Lost and Found

Bouquet, Jan Brueghel the Elder
Bouquet, Jan Brueghel the Elder

I want to start July with a new notepad and a pen, with a fresh smell of coffee wafting through the air, with a curtain ironed by the sun light, with a fresh breeze playing with papers on my table, with the piercing cries of sea gulls above my house which is so close to the sky.

I am not sure how stories appear, they might be bookmarked somewhere a while ago and all we have to do it find the right page. Stories are like dream catchers. The are bright with feathers and threads and ribbons woven into them, different textures, lengths, colours. The wind is gently lulling them unwinding  the story or stripping them of feathers and ribbons leaving the story ragged missing some bits and leaving some characters in disarray.

At the door I always linger. I have been thinking of walking in for a while now but time, courage, motivation and money are the regular obstacles every person is aware of even if not all of those apply to the situation. Sometimes, even none of those but we still list them just to have reasons.

I dress up. Yes! It should be an important occasion since I have finally smoothed my  way to success. I smile and hold my head high. I even do not wobble on my heels and have a perfect air of “I know what I am doing” about me.

I come to the door and ring the bell. The smell of geraniums is strong already even if I see them high up on the balcony. I quickly go through a list of names I normally use on such occasions – Cheryl, Candice, Brielle, Jennifer, Daisy and Rose. I am rehearsing in my head how I am going to say my name, how I am going to pronounce it, whether I am going to fake an accent ( something I am not good at and it helps), how I am going to shake hands or look in a weird way at the outstretched hand as if I do not know what to do. To my disappointment no one answers. I ring again, I did not come all this way for nothing and by all this way I do not mean a couple of blocks I walked, I mean all this time it took me to get here, to collect myself, to finally be prepared.
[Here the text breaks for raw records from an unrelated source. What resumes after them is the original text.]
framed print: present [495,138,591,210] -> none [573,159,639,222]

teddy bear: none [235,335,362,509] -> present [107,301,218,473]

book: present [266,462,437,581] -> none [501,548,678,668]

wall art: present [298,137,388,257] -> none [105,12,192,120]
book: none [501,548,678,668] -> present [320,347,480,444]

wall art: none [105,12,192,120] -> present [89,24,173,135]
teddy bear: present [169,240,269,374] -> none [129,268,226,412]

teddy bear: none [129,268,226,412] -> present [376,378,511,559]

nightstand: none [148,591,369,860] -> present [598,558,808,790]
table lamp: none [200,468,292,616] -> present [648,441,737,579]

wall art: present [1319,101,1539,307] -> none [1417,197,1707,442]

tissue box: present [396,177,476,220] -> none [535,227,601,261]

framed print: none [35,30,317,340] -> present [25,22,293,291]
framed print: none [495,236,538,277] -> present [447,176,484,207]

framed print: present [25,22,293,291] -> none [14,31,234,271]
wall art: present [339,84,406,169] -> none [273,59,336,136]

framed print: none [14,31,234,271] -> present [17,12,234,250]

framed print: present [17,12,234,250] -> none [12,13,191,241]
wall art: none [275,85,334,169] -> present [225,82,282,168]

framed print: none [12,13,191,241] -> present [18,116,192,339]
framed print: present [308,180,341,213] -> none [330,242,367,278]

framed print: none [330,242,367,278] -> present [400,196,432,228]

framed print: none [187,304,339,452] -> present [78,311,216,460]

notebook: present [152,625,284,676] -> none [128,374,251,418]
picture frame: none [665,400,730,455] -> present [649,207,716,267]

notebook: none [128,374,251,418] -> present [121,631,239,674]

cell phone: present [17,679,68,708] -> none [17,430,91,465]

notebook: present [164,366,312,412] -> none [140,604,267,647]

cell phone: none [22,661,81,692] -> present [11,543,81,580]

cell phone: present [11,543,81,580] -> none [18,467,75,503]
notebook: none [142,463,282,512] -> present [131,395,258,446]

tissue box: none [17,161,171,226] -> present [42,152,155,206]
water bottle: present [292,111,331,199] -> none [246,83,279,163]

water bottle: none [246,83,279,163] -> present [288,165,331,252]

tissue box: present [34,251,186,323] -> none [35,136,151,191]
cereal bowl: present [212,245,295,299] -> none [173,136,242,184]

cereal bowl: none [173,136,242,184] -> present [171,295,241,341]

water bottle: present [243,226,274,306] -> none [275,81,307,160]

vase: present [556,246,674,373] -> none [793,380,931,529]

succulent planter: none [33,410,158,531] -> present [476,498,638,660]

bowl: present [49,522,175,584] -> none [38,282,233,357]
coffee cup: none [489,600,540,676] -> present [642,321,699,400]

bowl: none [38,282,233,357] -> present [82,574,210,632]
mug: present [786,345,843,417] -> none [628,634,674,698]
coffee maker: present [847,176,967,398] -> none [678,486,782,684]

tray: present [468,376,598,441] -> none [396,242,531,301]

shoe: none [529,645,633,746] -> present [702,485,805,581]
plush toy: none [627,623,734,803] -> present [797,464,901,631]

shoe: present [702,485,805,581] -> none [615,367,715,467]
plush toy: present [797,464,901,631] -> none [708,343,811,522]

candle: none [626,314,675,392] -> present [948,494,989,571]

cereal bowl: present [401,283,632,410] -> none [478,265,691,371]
I am not even ready to be disappointed. I ring twice and then once more.

I look up at the house.  A stone balcony gives the building an air of elegance, flowers like colourful wigs of clowns are hanging from the balconies. I hear the click of the lock and then the sound of footsteps on the stairs. All right, I am not going to be surprised. I am just going to say…

– Hi, I am Brielle.

The lady looks at me through the thick glasses but does not say anything.

– I am Brielle, from the lost and found office, – ( or lost property office, if you wish. For me lost and found sounds much more positive because we find, lost properly sounds irrevocably sad).

The lady makes some room for me to enter. She looks as if I lost something, not her and I feel a bit the same. I should be more confident, there is something I have found not lost.

I look at her and at the long corridor ahead of me and how much I still have to come up with while walking through the corridor to make my story plausible. It feels as if all the objects inside the house are staring intently at me, right into my brain, into what am I going to say now and I hear myself thinking and then only thing I am thinking is ” I am thinking”. She does not indicate that I should come in.

– We did lose some things but I am not sure we need them anymore, – she finally announces.

I can see that she is not sure. If only we could get rid of what we do not need but we are too scared someone might pick it up.

– Could you please sign here that you do not need our services anymore, – I give her the list.

– Should I sign or also tick off what you should not bring if you find it.

– Please tick off as well, – I say,  -it will make our services more in line with the clients needs.

I look at the list before I give it to her. It is a regular form.

It takes her about a second to deal with the procedure. I take the form and put my signature as well.

I walk back thinking that it was almost too easy. Summer air is scented with verbena, rosemary and mint but somehow I have last days of summer camp feeling. Normally, I wait till I come home to look at the list. This time I scan through as I am too curious and  continue reading  it as I walk.  I have been working in lost and found since 1805 and still I am curious. Nothing new is being lost, however, and nothing new is being found. Why am I still curious then?!

The regular items on the  lost list are sleep, faith, hope, weight, something you never had, in poker, a friend, a dog, a job,  track of time… I turn the page over. We are lost and found after all, I look at the comments box about our service, it says, – ” I lost my way to your office once and I was wondering who can help me in that case”. I smile to myself. Valid point, who is going to shave the barber. I walk on.  I look at To find list  and the page is blank. All right, we lost a lot of things in that house maybe we will find something in the next one.